La scelta di collaborare
Emanuele Mancuso finisce dentro: è giovane, ribelle, borderline, ma è un ragazzo intelligente, innamorato e da poco papà. Ha l’occasione per chiudere con il passato e provare a rifarsi una vita, a dare un futuro migliore alla nuova famiglia che ha creato. Ciò però significa compiere un atto di immane coraggio: collaborare con la magistratura, accusare se stesso nella consapevolezza di dover comunque saldare un conto la giustizia, accusare il clan d’origine, il padre, il fratello, perfino la madre e poi zii, cugini, affiliati, amici di un tempo.
Emanuele si fida del procuratore Nicola Gratteri e dei suoi magistrati e inizia a parlare. La sua è una collaborazione autentica, spontanea, lineare e sincera. Pochi mesi dopo, grazie alle sue rivelazioni, consentirà alla Squadra mobile di Vibo Valentia di mettere a segno l’operazione Giardini segreti, con una nuova pioggia di arresti e, soprattutto, con un sequestro record di piantagioni di marijuana.
Emanuele e Leone
Offrirà, il suo narrato, un contributo prezioso per quella che, il 19 dicembre 2019, diverrà la colossale retata Rinascita Scott. Ed in Rinascita Scott viene acquisita pure un’intercettazione (forse l’ultima prima della decisione di saltare il fosso) utile a definire equilibri e contesti, utile a rammentare chi fosse Emanuele prima del suo clamoroso pentimento.
Sono da poco passate le undici del mattino, è il 13 febbraio 2018, in pratica tre settimane prima dell’operazione Nemea. I carabinieri del Nucleo investigativo di Vibo Valentia hanno inoculato un virus sullo smartphone di Francesco Parrotta, stretto sodale del boss di Filandari Leone Soriano. E quello smartphone diventa una cimice formidale. Si sente un giovane entrare, educatamente: «È permesso?». «Prego, chi è?», replica Leone Soriano.
«Io, Emanuele sono». «Ah Emanuele, dimmi! Che è successo?». E Mancuso: «Posso?». Il confine fra buone maniere e deferenza è labile: è sempre un Mancuso davanti a un capomafia che porta un cognome diverso.
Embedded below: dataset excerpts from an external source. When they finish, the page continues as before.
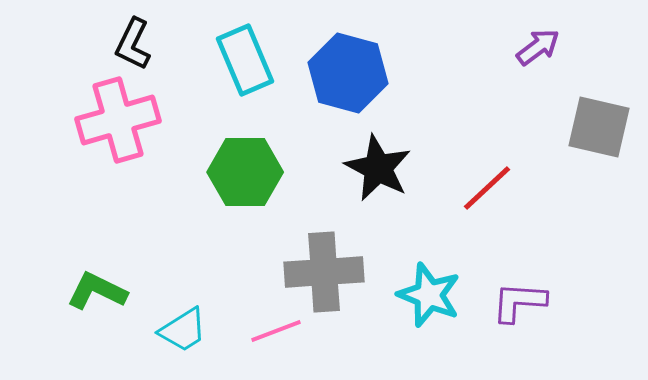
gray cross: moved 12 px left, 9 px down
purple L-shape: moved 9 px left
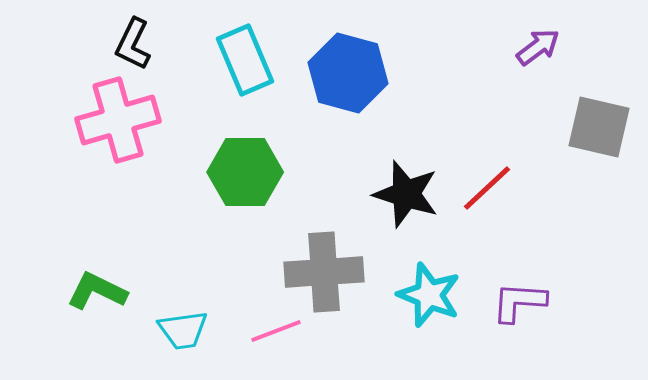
black star: moved 28 px right, 26 px down; rotated 10 degrees counterclockwise
cyan trapezoid: rotated 24 degrees clockwise
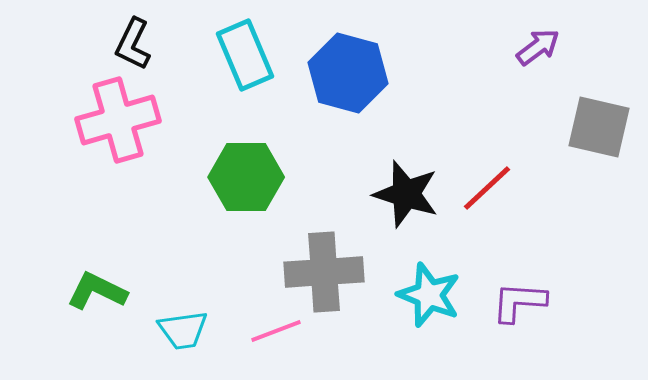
cyan rectangle: moved 5 px up
green hexagon: moved 1 px right, 5 px down
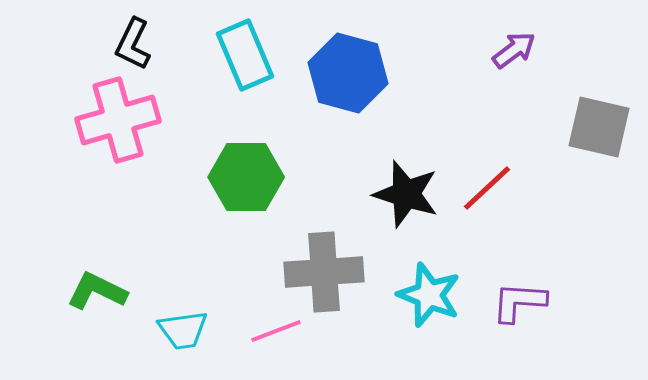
purple arrow: moved 24 px left, 3 px down
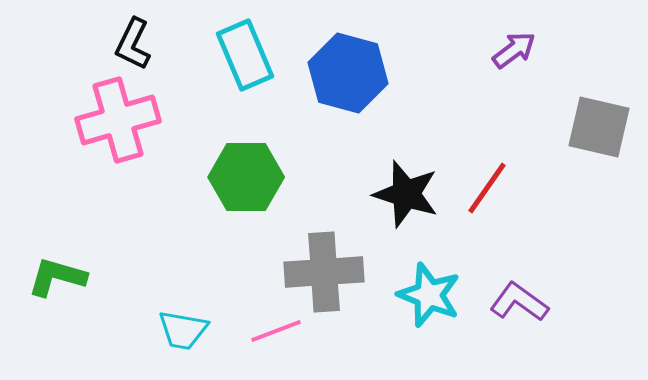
red line: rotated 12 degrees counterclockwise
green L-shape: moved 40 px left, 14 px up; rotated 10 degrees counterclockwise
purple L-shape: rotated 32 degrees clockwise
cyan trapezoid: rotated 18 degrees clockwise
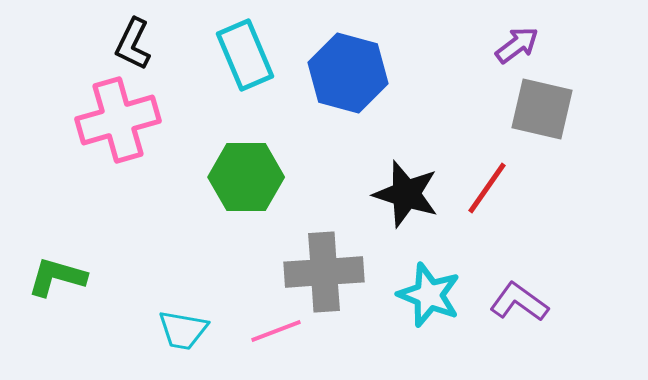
purple arrow: moved 3 px right, 5 px up
gray square: moved 57 px left, 18 px up
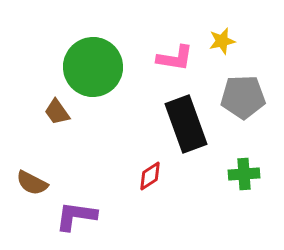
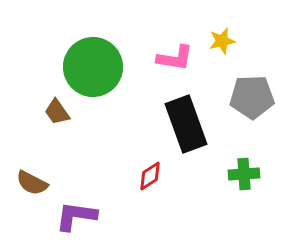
gray pentagon: moved 9 px right
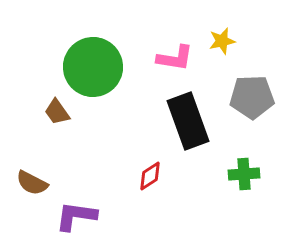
black rectangle: moved 2 px right, 3 px up
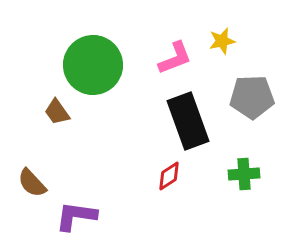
pink L-shape: rotated 30 degrees counterclockwise
green circle: moved 2 px up
red diamond: moved 19 px right
brown semicircle: rotated 20 degrees clockwise
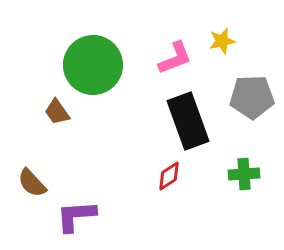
purple L-shape: rotated 12 degrees counterclockwise
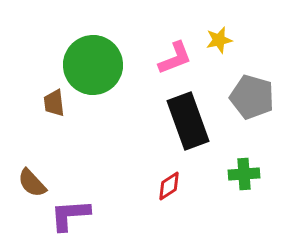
yellow star: moved 3 px left, 1 px up
gray pentagon: rotated 18 degrees clockwise
brown trapezoid: moved 3 px left, 9 px up; rotated 28 degrees clockwise
red diamond: moved 10 px down
purple L-shape: moved 6 px left, 1 px up
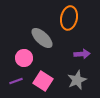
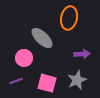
pink square: moved 4 px right, 2 px down; rotated 18 degrees counterclockwise
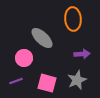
orange ellipse: moved 4 px right, 1 px down; rotated 15 degrees counterclockwise
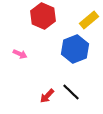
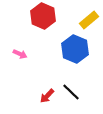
blue hexagon: rotated 16 degrees counterclockwise
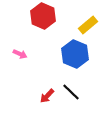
yellow rectangle: moved 1 px left, 5 px down
blue hexagon: moved 5 px down
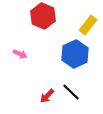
yellow rectangle: rotated 12 degrees counterclockwise
blue hexagon: rotated 12 degrees clockwise
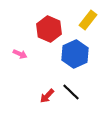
red hexagon: moved 6 px right, 13 px down
yellow rectangle: moved 5 px up
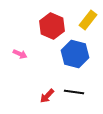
red hexagon: moved 3 px right, 3 px up
blue hexagon: rotated 20 degrees counterclockwise
black line: moved 3 px right; rotated 36 degrees counterclockwise
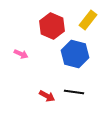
pink arrow: moved 1 px right
red arrow: rotated 105 degrees counterclockwise
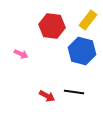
red hexagon: rotated 15 degrees counterclockwise
blue hexagon: moved 7 px right, 3 px up
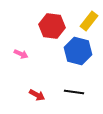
yellow rectangle: moved 1 px right, 1 px down
blue hexagon: moved 4 px left
red arrow: moved 10 px left, 1 px up
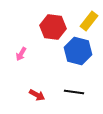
red hexagon: moved 1 px right, 1 px down
pink arrow: rotated 96 degrees clockwise
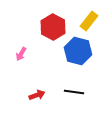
red hexagon: rotated 20 degrees clockwise
red arrow: rotated 49 degrees counterclockwise
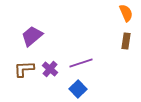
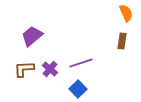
brown rectangle: moved 4 px left
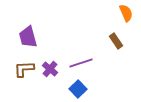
purple trapezoid: moved 4 px left, 1 px down; rotated 65 degrees counterclockwise
brown rectangle: moved 6 px left; rotated 42 degrees counterclockwise
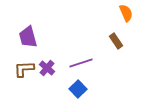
purple cross: moved 3 px left, 1 px up
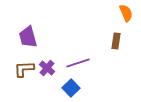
brown rectangle: rotated 42 degrees clockwise
purple line: moved 3 px left
blue square: moved 7 px left, 1 px up
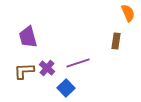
orange semicircle: moved 2 px right
brown L-shape: moved 2 px down
blue square: moved 5 px left
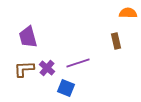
orange semicircle: rotated 66 degrees counterclockwise
brown rectangle: rotated 21 degrees counterclockwise
brown L-shape: moved 2 px up
blue square: rotated 24 degrees counterclockwise
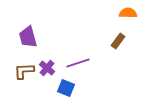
brown rectangle: moved 2 px right; rotated 49 degrees clockwise
brown L-shape: moved 2 px down
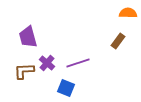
purple cross: moved 5 px up
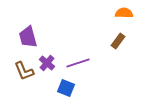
orange semicircle: moved 4 px left
brown L-shape: rotated 110 degrees counterclockwise
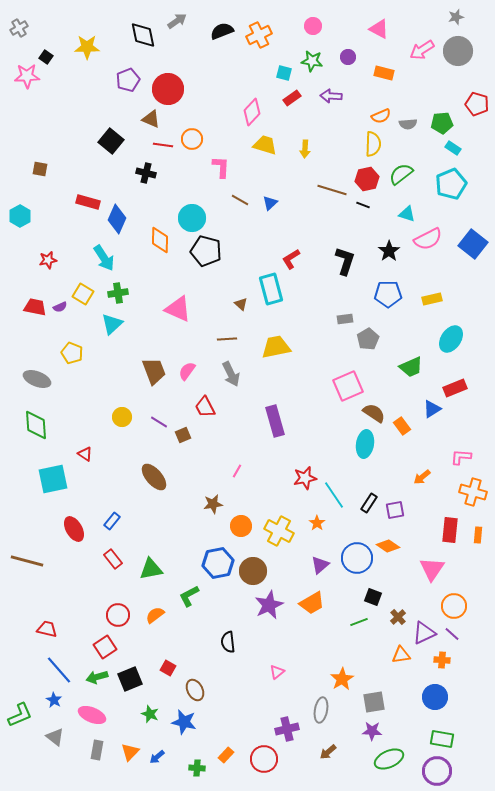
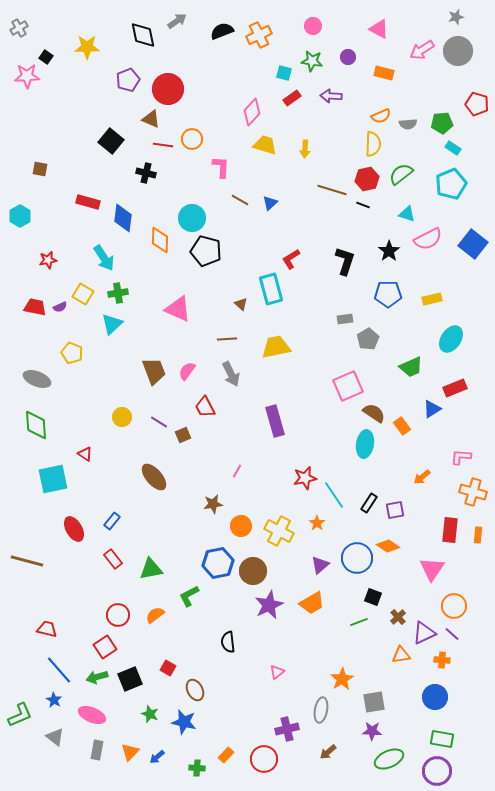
blue diamond at (117, 219): moved 6 px right, 1 px up; rotated 16 degrees counterclockwise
Era lì per portare dei soldi. Soldi da «regalare» a Giuseppe Soriano, figlio di Roberto, nipote di Leone. Giuseppe era un suo amico ed a lui, già detenuto, intendeva pagare, per intero le spese da sostenere per una buona difesa processuale. La madre di Giuseppe aveva rifiutato l’offerta, lo zio Leone invece accetta: «E lasciaglieli…». Emanuele il generoso.
Attenti a Peppone
La conversazione è interessante. Si sviluppa su Peppone Accorinti, il pericolosissimo boss di Zungri oggi al 41bis, che Leone (oggi pure lui al carcere duro) voleva uccidere e che proprio con Giuseppe Soriano aveva un debito. Si parla delle trame che avrebbero visto protagonisti Peppone, ma anche lo zio Luigi Mancuso. Si parla dell’interesse che - in ragione di un grosso affare di droga - anche le cosche reggine avevano per eliminare il capo bastone di Zungri, ma ciò avrebbe esposto il suo amico Giuseppe Soriano: «I Reggitani non vanno a toccarlo, per farlo loro materialmente, invece di farlo loro, mandano a Peppe (Giuseppe Soriano, ndr) tuo nipote. Io gli ho detto a Peppe “Non andare per questi cazzi di soldi perché è capace che ti butta quattro-cinque botte…». Emanuele l’astuto, il diffidente, il previdente.
Emanuele, un Mancuso
La parte finale della conversazione, infine, riguarda gli attriti che, in ragione dell’atteggiamento assunto da alcuni suoi nipoti, lo stesso Accorinti avrebbe avuto con la famiglia stessa di Emanuele. Non tollerava, Emanuele, «la scostumatezza che ha avuto con mia madre e con mia sorella. Ad uno l’ho preso a falcettate davanti a Cichello e ad un altro davanti lui con una pala di ferro l’ho distrutto». Emanuele il violento, ma anche quello che teneva al rispetto della sua famiglia e, in particolare, delle sue donne. Una di queste, sua madre appunto, in seguito avrebbe perfino tentato di prostrarlo al punto di farlo recedere dalla collaborazione con la giustizia e finì arrestata. Ma Emanuele, oggi come allora, aveva forte il senso della famiglia, ma anche la consapevolezza di chi fosse suo padre e di quanto pesasse il suo nome: «Quando esce mio padre voglio vedere cosa gli dice, ti puoi permettere di offendere mia madre…». Emanuele, il Mancuso.